I have no goal. I like to write, like most writers I write for myself, and there happens to be a small segment of the population who are interested in what I have to say to myself.
If I was still a Marine I’d have a blog called “Panda Bear, Sergeant, USMC.” In other words, I am not on a mission, I’m actually done with most of the obnoxious crap of my residency, and I am not, repeat not ranting.
I avoid ranting. I’m just using humor and satire to comment on the conventional wisdom. Remember, I am stuck in the system as completely as any other resident and my actual goal is to finish in a couple of years and start making money.
As for being counterproductive, perhaps. But the current system of residency training is so entrenched that maybe we need to burn the mother down and start from scratch. Certainly The Man is never going to change unless people start getting angry about things. Before me (at least on the web) the complaints have been mostly of the apologetic variety. I’m probably the first person to say, in the open, that depriving people of sleep as a regular part of their job is cruel, inhumane, and cannot be justified in any way. No apologies. No begging. No cringing or kow-towing to the notion of “patient care” as a justification for making me work 30 hours in row without sleep, rest, breaks, or even some days the ability to sit down and eat a decent meal.
I also dislike the current trend to link sleep deprivation with patient safety. You know what? I am disciplined enough and hard enough (from eight years in the infantry) to give good patient care even if I am tired. I just want to to sleep because people need sleep and sleep, as it is a biological imperetive, like eating and breathing, should not depend on some fake-ass study that proves patient care doesn’t suffer from tired residents. It doesn’t in my case but I don’t give a rat’s ass either way. I want to sleep, I want to spend time at home, and I have other interests and responsiblities besides medicine.

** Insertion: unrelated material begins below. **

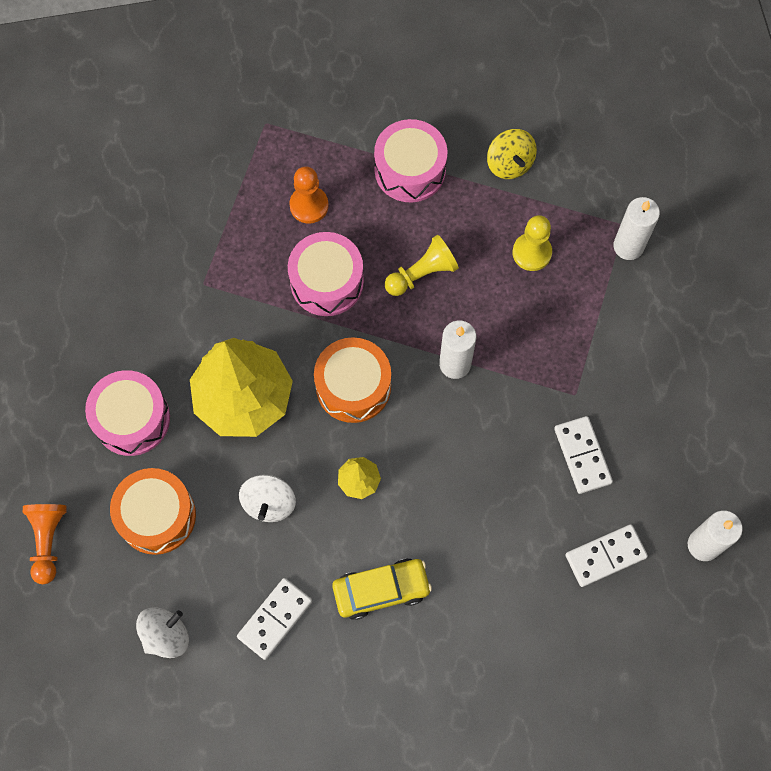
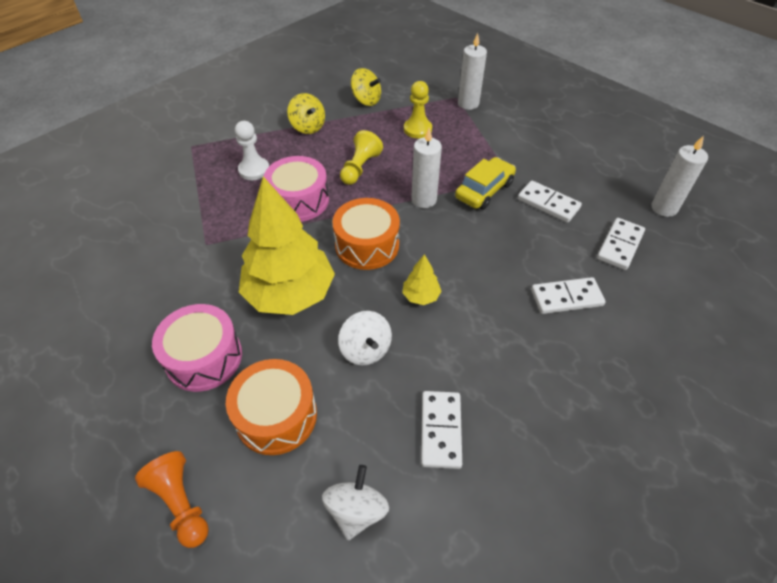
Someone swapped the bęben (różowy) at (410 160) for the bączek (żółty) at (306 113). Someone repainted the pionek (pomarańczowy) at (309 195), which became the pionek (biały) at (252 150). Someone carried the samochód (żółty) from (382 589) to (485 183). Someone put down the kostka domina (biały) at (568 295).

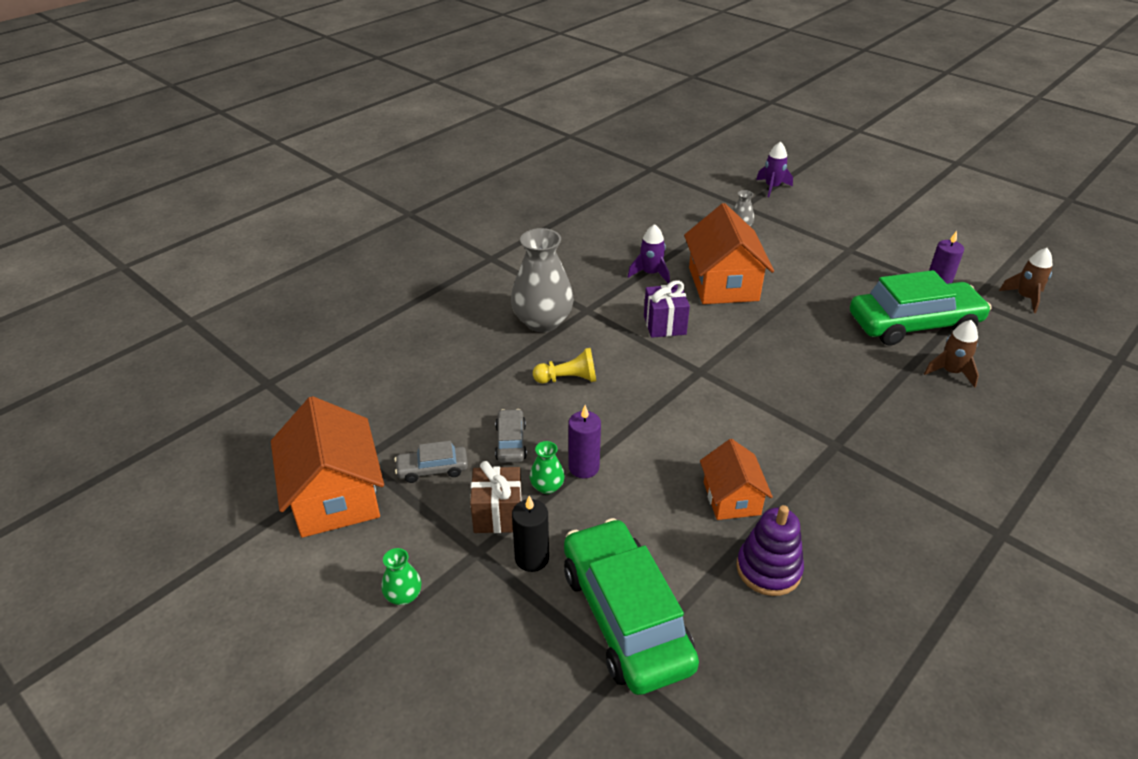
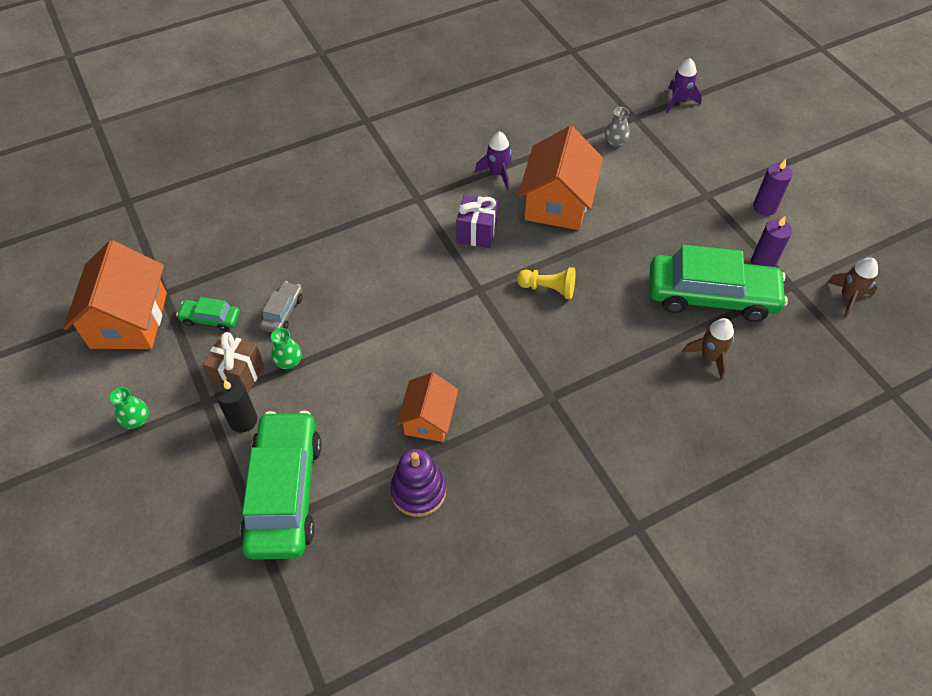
Someone took away the wazon (szary) at (542 280). Someone carried the pionek (żółty) from (564 366) to (546 283). Someone carried the świeca (fioletowy) from (585 441) to (773 187). Someone repainted the samochód (szary) at (431 462), which became the samochód (zielony) at (208 314).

I also believe in the power of occasional bad language. I have an extensive vocabulary at my command, scored a 15 on the MCAT verbal section, and am reasonably well-spoken but the four letter words are like old trusty friends that sometimes are the only words that will do.
And I have a good deal of support for my point-of-view because residency training is a bitch for most residents. Nobody likes being a resident except the occaisional zealot.
For Greg and Goatwhacker
I’ll stick with my initial statement for all it says: I am not offended by the language and have no objection to anyone putting whatever they want in a blog. But these things are more permanent than we would like; it’s not a matter of simply shutting down a blog and it’s gone. Google, for one, seems bent on having an increasingly massive collection of all kinds of information, and in spite of any thoughts we might have of ownership of our blogs, it doesn’t really work that way. It’s as if you’re posting them on a billboard somewhere when you stick things on the internet.

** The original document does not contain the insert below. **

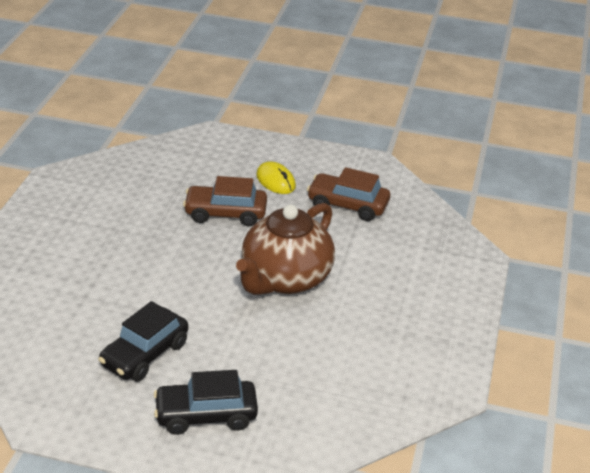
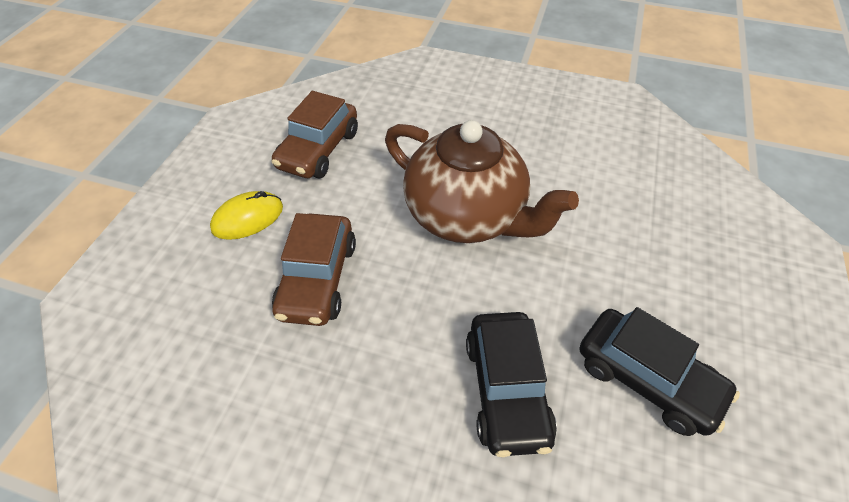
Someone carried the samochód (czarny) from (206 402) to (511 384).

I still think the foul language did nothing to improve, amplify, or explain your point of view. In contrast, the comments here are more cogent and make your case much better than your own post did.

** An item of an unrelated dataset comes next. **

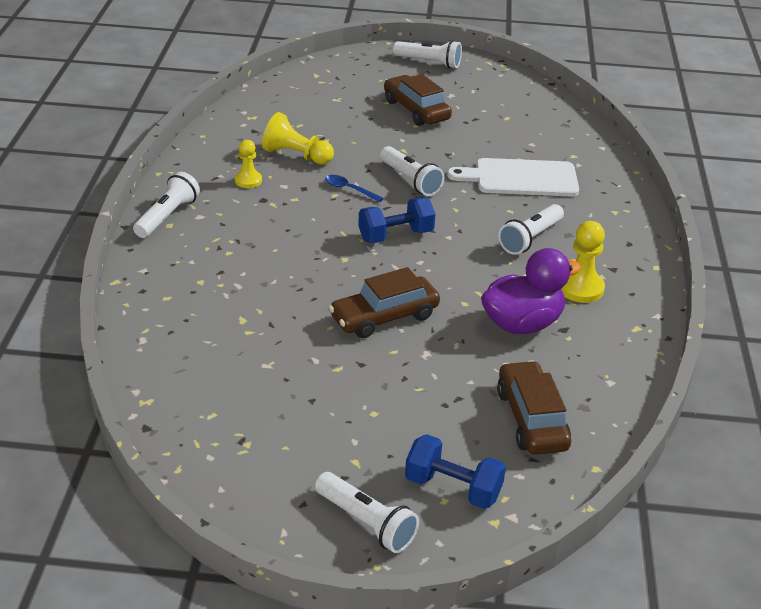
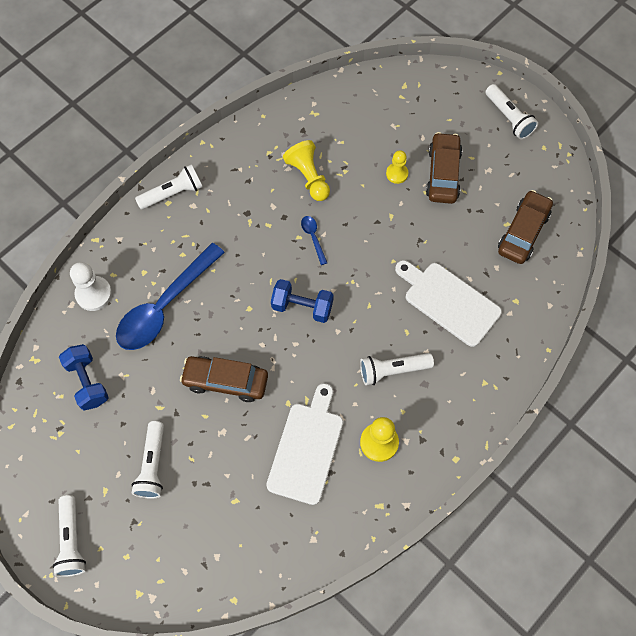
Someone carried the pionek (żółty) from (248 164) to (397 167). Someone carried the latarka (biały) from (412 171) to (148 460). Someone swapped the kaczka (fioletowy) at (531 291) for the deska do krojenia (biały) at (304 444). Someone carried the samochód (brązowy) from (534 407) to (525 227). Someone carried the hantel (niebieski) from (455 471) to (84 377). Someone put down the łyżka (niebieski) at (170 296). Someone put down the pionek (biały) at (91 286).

Times change, but it would be a misjudgment to say that all of us old guys thought that the things we went through in our training were all educationally good or essential, and that there weren’t a range of reactions to the various kinds of torture we put up with.
I am proud of, and stand behind, everything I write and anyone who asks me can get my real name. Plus everything I write is the truth, presented in an entertaining fashion but still the truth.
If I restricted myself to dry prose even I wouldn’t read my blog.
You old guys may have disliked it but you sure sucked it up without complaint. I have even “dressed down” an attending who was treating me poorly. Apparently he was angry for days afterwards…but what could he do? Screw him if he wants to be a petty dictator and I refuse to play along with his bad manners.
Which is the root of the problem. Sheer bad manners on the part of people who are too used to having their buts kissed.